The Case of Taiwan
5. Concluding remarks
Due to heterogeneity in human capital, the individual will self select his or her educational attainment. In this situation, sorting and selection on unobserved heterogeneity results in a bias estimator for rate of return to education using the conventional OLS and IV methods. The OLS tends to underestimate, while the IV method tends to overestimate. By considering heterogeneity in an individual’s abilities and self selection in education, this paper estimates the rate of return to university education in Taiwan using Manpower Utilization survey data for 1990 and 2000.
Estimation results show that without considering an individual’s heterogeneity in abilities and selection in educational choice, the OLS and IV methods will generate bias and inconsistent estimators for the effect of treatment on the treated. The estimated marginal treatment effect confirms the heterogeneous human capital hypothesis, that there is a heterogeneous rate of return to education among individuals.
The declining trend of the MTE curve further justifies the self selection on unobserved heterogeneity according to the principle of comparative advantage, that those who attain university are more willing to pay a higher price for schooling and hence tend to obtain a higher return on education.
The estimated average annual rates of return to university education are 11.5%
and 6.64% in 1990 and 2000, respectively, higher than the coefficients estimated by OLS. However, for those who receive university education, their marginal rates of return to education are 19% and 15% for 1990 and 2000, respectively, higher than the average rate of return.

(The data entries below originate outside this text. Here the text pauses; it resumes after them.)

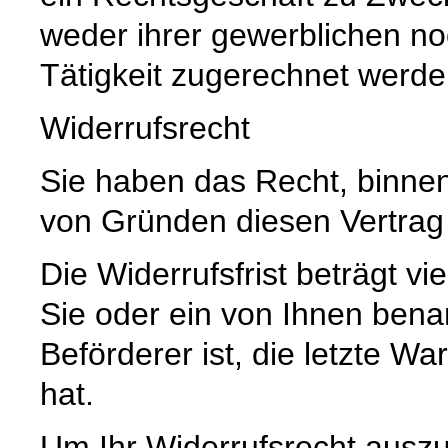
weder ihrer gewerblichen no
Tätigkeit zugerechnet werd
Widerrufsrecht
Sie haben das Recht, binne
von Gründen diesen Vertrag 
Die Widerrufsfrist beträgt 
Sie oder ein von Ihnen benann
Beförderer ist, die letzte 
hat.
Um Ihr Widerrufsrecht ausz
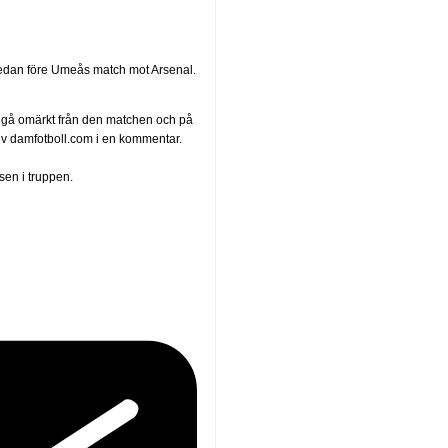
redan före Umeås match mot Arsenal.
a gå omärkt från den matchen och på
krev damfotboll.com i en kommentar.
sen i truppen.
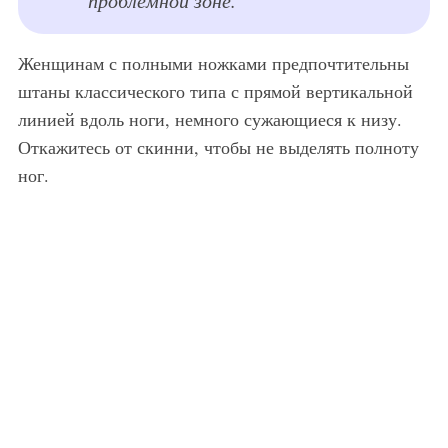
Женщинам с полными ножками предпочтительны
штаны классического типа с прямой вертикальной
линией вдоль ноги, немного сужающиеся к низу.
Откажитесь от скинни, чтобы не выделять полноту
ног.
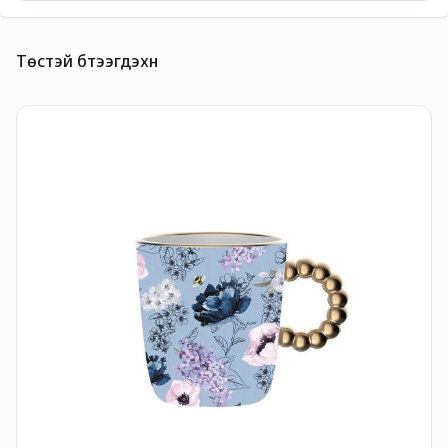
Төстэй бүтээгдэхүүн
М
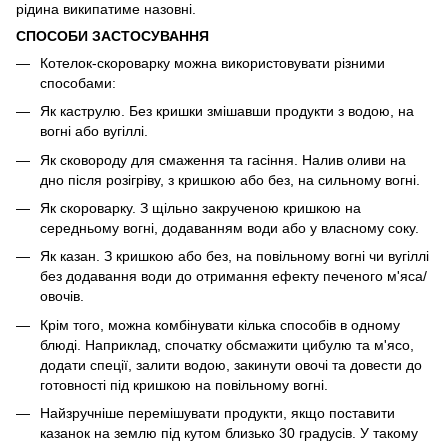
рідина википатиме назовні.
СПОСОБИ ЗАСТОСУВАННЯ
Котелок-скороварку можна використовувати різними
способами:
Як каструлю. Без кришки змішавши продукти з водою, на
вогні або вугіллі.
Як сковороду для смаження та гасіння. Налив оливи на
дно після розігріву, з кришкою або без, на сильному вогні.
Як скороварку. З щільно закрученою кришкою на
середньому вогні, додаванням води або у власному соку.
Як казан. З кришкою або без, на повільному вогні чи вугіллі
без додавання води до отримання ефекту печеного м'яса/
овочів.
Крім того, можна комбінувати кілька способів в одному
блюді. Наприклад, спочатку обсмажити цибулю та м'ясо,
додати спеції, залити водою, закинути овочі та довести до
готовності під кришкою на повільному вогні.
Найзручніше перемішувати продукти, якщо поставити
казанок на землю під кутом близько 30 градусів. У такому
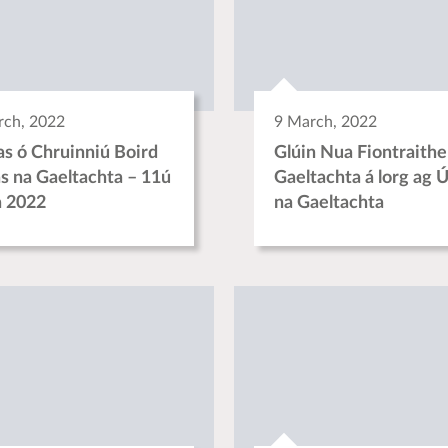
rch, 2022
9 March, 2022
as ó Chruinniú Boird
Glúin Nua Fiontraithe
s na Gaeltachta – 11ú
Gaeltachta á lorg ag 
 2022
na Gaeltachta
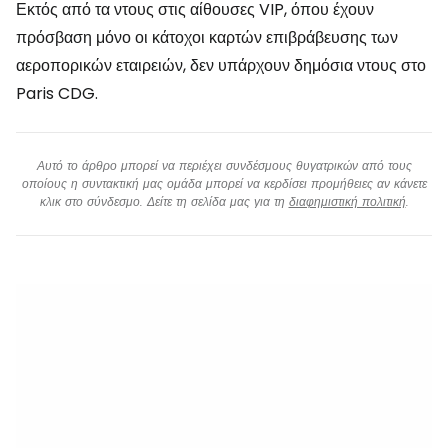
Εκτός από τα ντους στις αίθουσες VIP, όπου έχουν
πρόσβαση μόνο οι κάτοχοι καρτών επιβράβευσης των
αεροπορικών εταιρειών, δεν υπάρχουν δημόσια ντους στο
Paris CDG.
Αυτό το άρθρο μπορεί να περιέχει συνδέσμους θυγατρικών από τους
οποίους η συντακτική μας ομάδα μπορεί να κερδίσει προμήθειες αν κάνετε
κλικ στο σύνδεσμο. Δείτε τη σελίδα μας για τη
διαφημιστική πολιτική
.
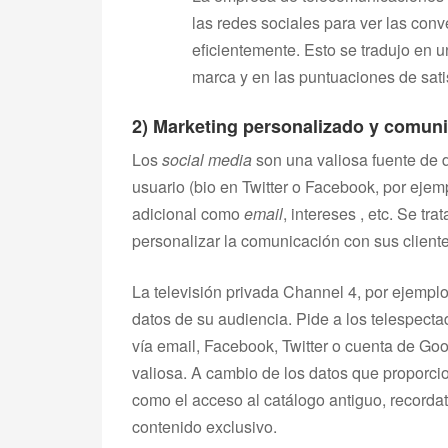
las redes sociales para ver las conv
eficientemente. Esto se tradujo en u
marca y en las puntuaciones de sati
2) Marketing personalizado y comun
Los
social media
son una valiosa fuente de d
usuario (bio en Twitter o Facebook, por eje
adicional como
email
, intereses , etc. Se t
personalizar la comunicación con sus cliente
La televisión privada Channel 4, por ejemplo,
datos de su audiencia. Pide a los telespecta
vía email, Facebook, Twitter o cuenta de Go
valiosa. A cambio de los datos que proporcio
como el acceso al catálogo antiguo, recorda
contenido exclusivo.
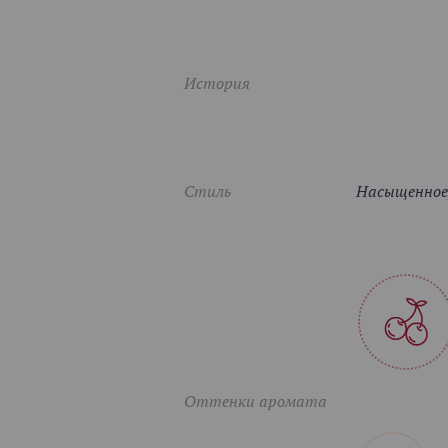
История
Стиль
Насыщенное,
Оттенки аромата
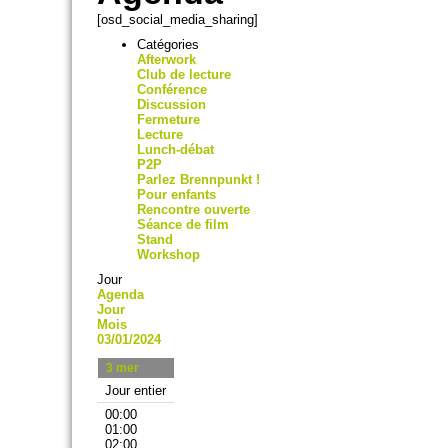
[osd_social_media_sharing]
Catégories
Afterwork
Club de lecture
Conférence
Discussion
Fermeture
Lecture
Lunch-débat
P2P
Parlez Brennpunkt !
Pour enfants
Rencontre ouverte
Séance de film
Stand
Workshop
Jour
Agenda
Jour
Mois
03/01/2024
3
mer
Jour entier
00:00
01:00
02:00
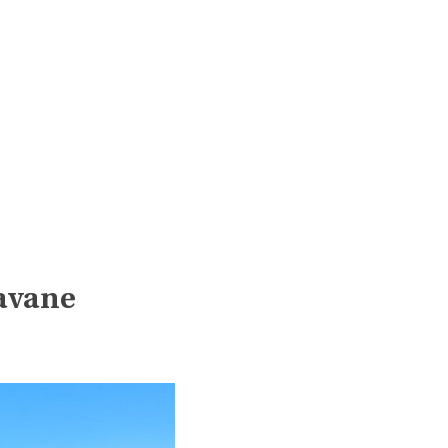
avane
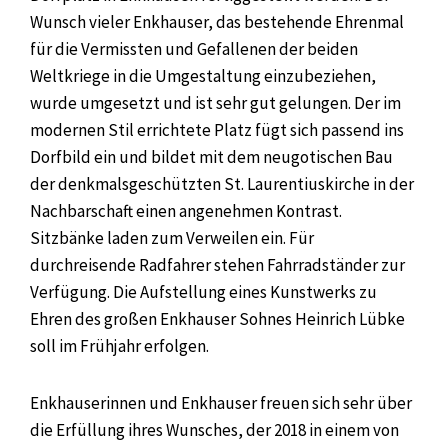
Wunsch vieler Enkhauser, das bestehende Ehrenmal
für die Vermissten und Gefallenen der beiden
Weltkriege in die Umgestaltung einzubeziehen,
wurde umgesetzt und ist sehr gut gelungen. Der im
modernen Stil errichtete Platz fügt sich passend ins
Dorfbild ein und bildet mit dem neugotischen Bau
der denkmalsgeschützten St. Laurentiuskirche in der
Nachbarschaft einen angenehmen Kontrast.
Sitzbänke laden zum Verweilen ein. Für
durchreisende Radfahrer stehen Fahrradständer zur
Verfügung. Die Aufstellung eines Kunstwerks zu
Ehren des großen Enkhauser Sohnes Heinrich Lübke
soll im Frühjahr erfolgen.
Enkhauserinnen und Enkhauser freuen sich sehr über
die Erfüllung ihres Wunsches, der 2018 in einem von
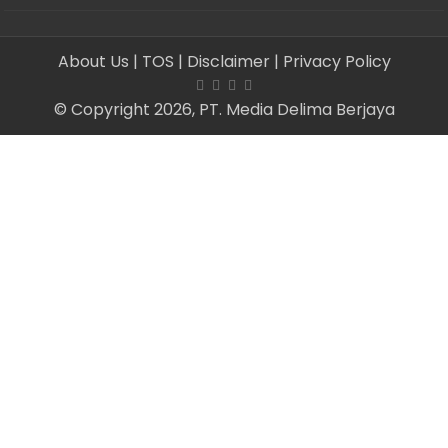
About Us
| TOS
| Disclaimer
| Privacy Policy
© Copyright 2026, PT. Media Delima Berjaya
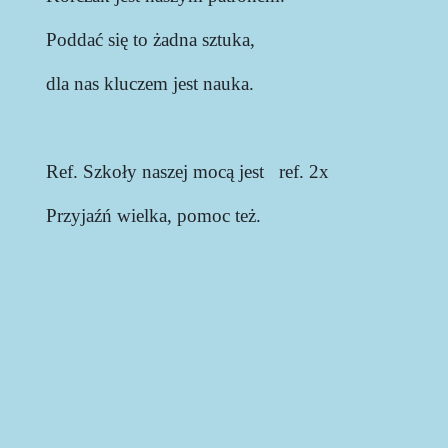
Poddać się to żadna sztuka,
dla nas kluczem jest nauka.
Ref. Szkoły naszej mocą jest ref. 2x
Przyjaźń wielka, pomoc też.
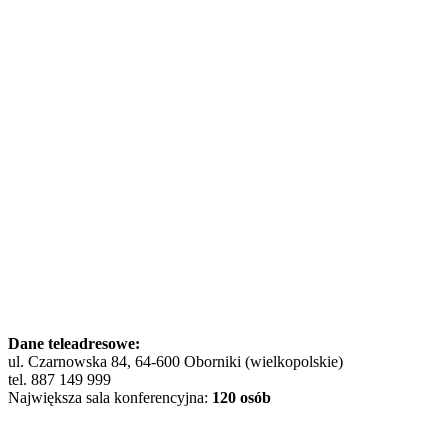
Dane teleadresowe:
ul. Czarnowska 84, 64-600 Oborniki (wielkopolskie)
tel. 887 149 999
Największa sala konferencyjna:
120 osób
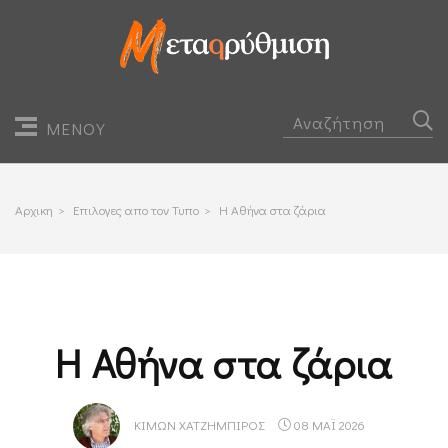
ΜΕΝΟΥ
Αρχικη
>
Επιλογες απο τον Τυπο
>
Η Αθήνα στα ζάρια
Η Αθήνα στα ζάρια
ΚΊΜΩΝ ΧΑΤΖΗΜΠΊΡΟΣ
08 ΜΑΪ 2026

Moreover, the expected rates of return to education in 1990 and 2000 are a random variable that follows certain distribution. These results are all consistent with the theory of self selection on unobserved heterogeneous abilities. As for the declining trend of rate of return to university education, it may be caused by the rapid expansion of colleges and universities and the increasing supply of college graduates in the 1990s.
Thus, major implications of our findings are that as heterogeneity creates sorting gain among individuals, the finding of very significant and persistent sorting gains for those who choose to have university supports the heterogeneous human capital hypothesis. Moreover, the estimated average treatment effect will significantly different from the effect of treatment on the treated, i.e., the average rate of return to education will be significantly less than the rate of return to those choose to have university. However, the implementation of college expansion policy in the 1990s tends to reduce the average rate of return to education over time, and at the mean time the magnitude of selection bias will also decline too as more and more high school graduates start to enter the university under college expansion policy. As a result, the the bias between the estimated effect by OLS and the effect of treatment on treated will shrink.